There is also something deeply contemporary about this project. Modern Colombo is often perceived as a gateway — a transit point for beach-bound tourists or a stopover en route to elsewhere. By resurrecting its steamship-era prominence, Kamalakaran challenges this diminished perception. He reminds readers that for decades, Colombo was not peripheral but central, not marginal but strategic. It was a place where global currents converged before dispersing again.
In doing so, he offers more than history. He offers perspective.
In a world once again defined by shifting geopolitical alliances, maritime routes, and economic corridors, the story of Colombo’s rise and transformation feels unexpectedly relevant. Ports are returning to prominence in global imagination. Sea lanes matter anew. And cities that once mediated empire now navigate postcolonial realities, economic reinvention, and national identity.
Kamalakaran’s prose is clear and controlled, allowing the archival voices he cites to shine without overwhelming the narrative. He balances anecdote with analysis, color with context. The pacing mirrors the rhythm of steamship travel itself — deliberate, immersive, attentive to detail.
By the book’s end, Colombo emerges not simply as a historical setting but as a character with agency and endurance. Empires have receded, political orders have shifted, economic crises have come and gone. Yet the essence of the port — its openness, its multiplicity, its capacity to absorb and reinterpret global currents — persists.

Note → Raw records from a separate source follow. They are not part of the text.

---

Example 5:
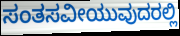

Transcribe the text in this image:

ಸಂತಸವೀಯುವುದರಲ್ಲಿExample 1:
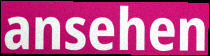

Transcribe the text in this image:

ansehen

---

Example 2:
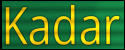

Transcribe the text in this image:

Kadar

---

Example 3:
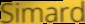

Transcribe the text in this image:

Simard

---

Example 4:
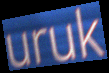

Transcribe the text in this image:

uruk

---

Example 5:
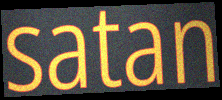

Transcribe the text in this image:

satan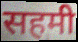
सहमी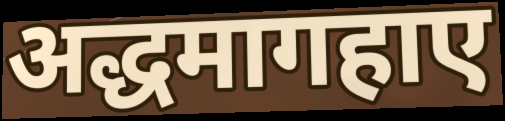
अद्धमागहाएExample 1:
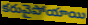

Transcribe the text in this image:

కరువైపోయాయి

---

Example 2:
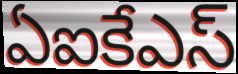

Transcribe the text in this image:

ఏఐకేఎస్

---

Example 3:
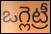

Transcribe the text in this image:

ఒగ్లెట్రీ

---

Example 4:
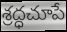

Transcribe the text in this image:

శ్రద్ధచూపే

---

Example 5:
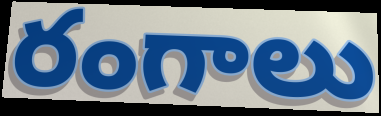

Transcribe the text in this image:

రంగాలు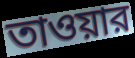
তাওয়ারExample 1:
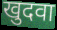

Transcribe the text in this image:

खुदवा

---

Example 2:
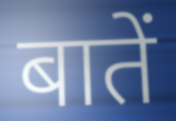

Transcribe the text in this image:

बातें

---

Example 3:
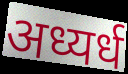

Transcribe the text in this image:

अध्यर्ध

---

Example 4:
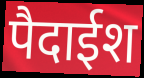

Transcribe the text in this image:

पैदाईश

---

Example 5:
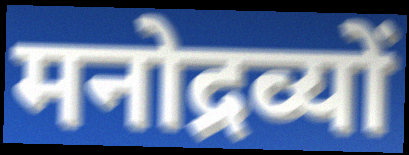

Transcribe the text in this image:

मनोद्रव्यों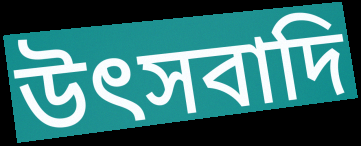
উৎসবাদি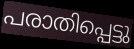
പരാതിപ്പെട്ടു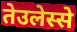
तेउलेस्सेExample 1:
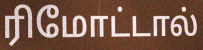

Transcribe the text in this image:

ரிமோட்டால்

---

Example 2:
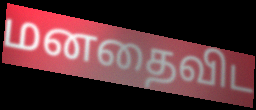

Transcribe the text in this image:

மனதைவிட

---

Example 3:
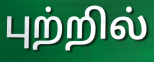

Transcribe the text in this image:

புற்றில்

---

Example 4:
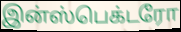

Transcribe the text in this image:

இன்ஸ்பெக்டரோ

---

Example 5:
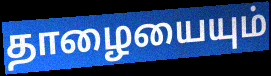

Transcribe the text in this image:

தாழையையும்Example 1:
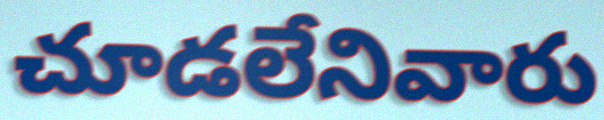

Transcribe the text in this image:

చూడలేనివారు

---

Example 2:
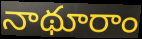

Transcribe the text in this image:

నాథూరాం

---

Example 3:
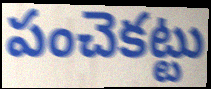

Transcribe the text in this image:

పంచెకట్టు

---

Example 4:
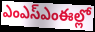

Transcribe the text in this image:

ఎంఎస్ఎంఈల్లో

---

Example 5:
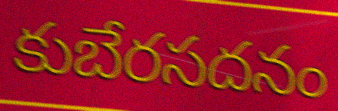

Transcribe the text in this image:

కుబేరసదనంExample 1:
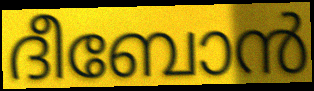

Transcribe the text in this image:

ദീബോൻ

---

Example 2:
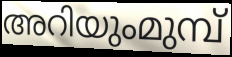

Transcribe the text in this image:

അറിയുംമുമ്പ്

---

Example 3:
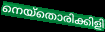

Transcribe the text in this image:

നെയ്തൊരിക്കിളി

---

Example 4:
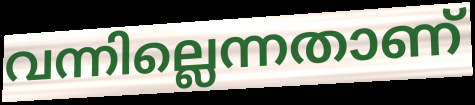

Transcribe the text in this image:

വന്നില്ലെന്നതാണ്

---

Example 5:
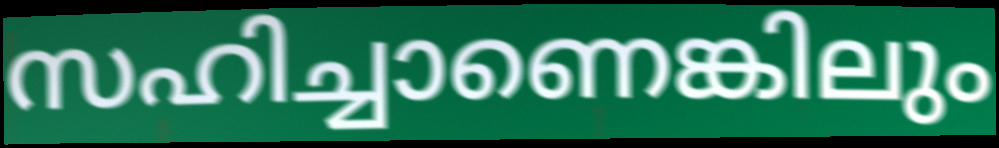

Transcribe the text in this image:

സഹിച്ചാണെങ്കിലുംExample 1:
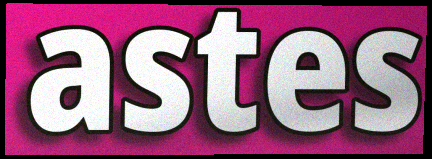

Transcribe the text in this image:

astes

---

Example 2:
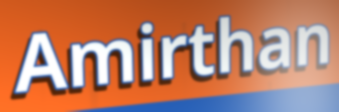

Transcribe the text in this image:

Amirthan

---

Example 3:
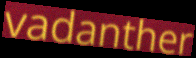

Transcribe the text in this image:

vadanther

Colombo: Port of Call is an elegant reminder that history does not reside solely in capitals of power or battlefields of change. It resides in harbors, in hotels, in railway stations, in fleeting conversations between strangers who happen to share a shoreline for a moment.
In restoring Colombo to its rightful place in the narrative of global modernity, Ajay Kamalakaran has written more than a local history. He has written a meditation on connection — on the way cities shape journeys and journeys shape memory.
And in doing so, he ensures that the port where the world once paused will not be forgotten again.